What is expected: Extract the text lines from every entry below, keeping each one verbatim, and leave the pictures out of your answer.

Exercise material:
»»

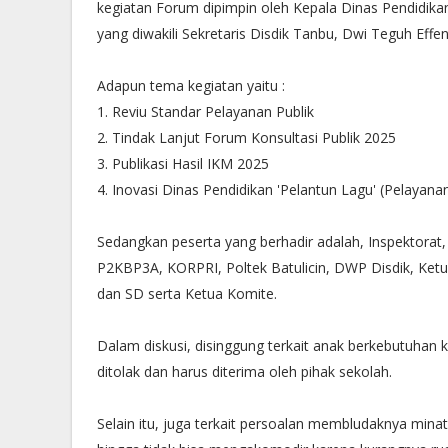
kegiatan Forum dipimpin oleh Kepala Dinas Pendidika
yang diwakili Sekretaris Disdik Tanbu, Dwi Teguh Effen
Adapun tema kegiatan yaitu :
1. Reviu Standar Pelayanan Publik
2. Tindak Lanjut Forum Konsultasi Publik 2025
3. Publikasi Hasil IKM 2025
4. Inovasi Dinas Pendidikan 'Pelantun Lagu' (Pelayana
Sedangkan peserta yang berhadir adalah, Inspektorat,
P2KBP3A, KORPRI, Poltek Batulicin, DWP Disdik, Ke
dan SD serta Ketua Komite.
Dalam diskusi, disinggung terkait anak berkebutuhan khu
ditolak dan harus diterima oleh pihak sekolah.
Selain itu, juga terkait persoalan membludaknya min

««

Output for this exercise:
kegiatan Forum dipimpin oleh Kepala Dinas Pendidika
yang diwakili Sekretaris Disdik Tanbu, Dwi Teguh Effen
Adapun tema kegiatan yaitu :
1. Reviu Standar Pelayanan Publik
2. Tindak Lanjut Forum Konsultasi Publik 2025
3. Publikasi Hasil IKM 2025
4. Inovasi Dinas Pendidikan 'Pelantun Lagu' (Pelayana
Sedangkan peserta yang berhadir adalah, Inspektorat,
P2KBP3A, KORPRI, Poltek Batulicin, DWP Disdik, Ke
dan SD serta Ketua Komite.
Dalam diskusi, disinggung terkait anak berkebutuhan khu
ditolak dan harus diterima oleh pihak sekolah.
Selain itu, juga terkait persoalan membludaknya min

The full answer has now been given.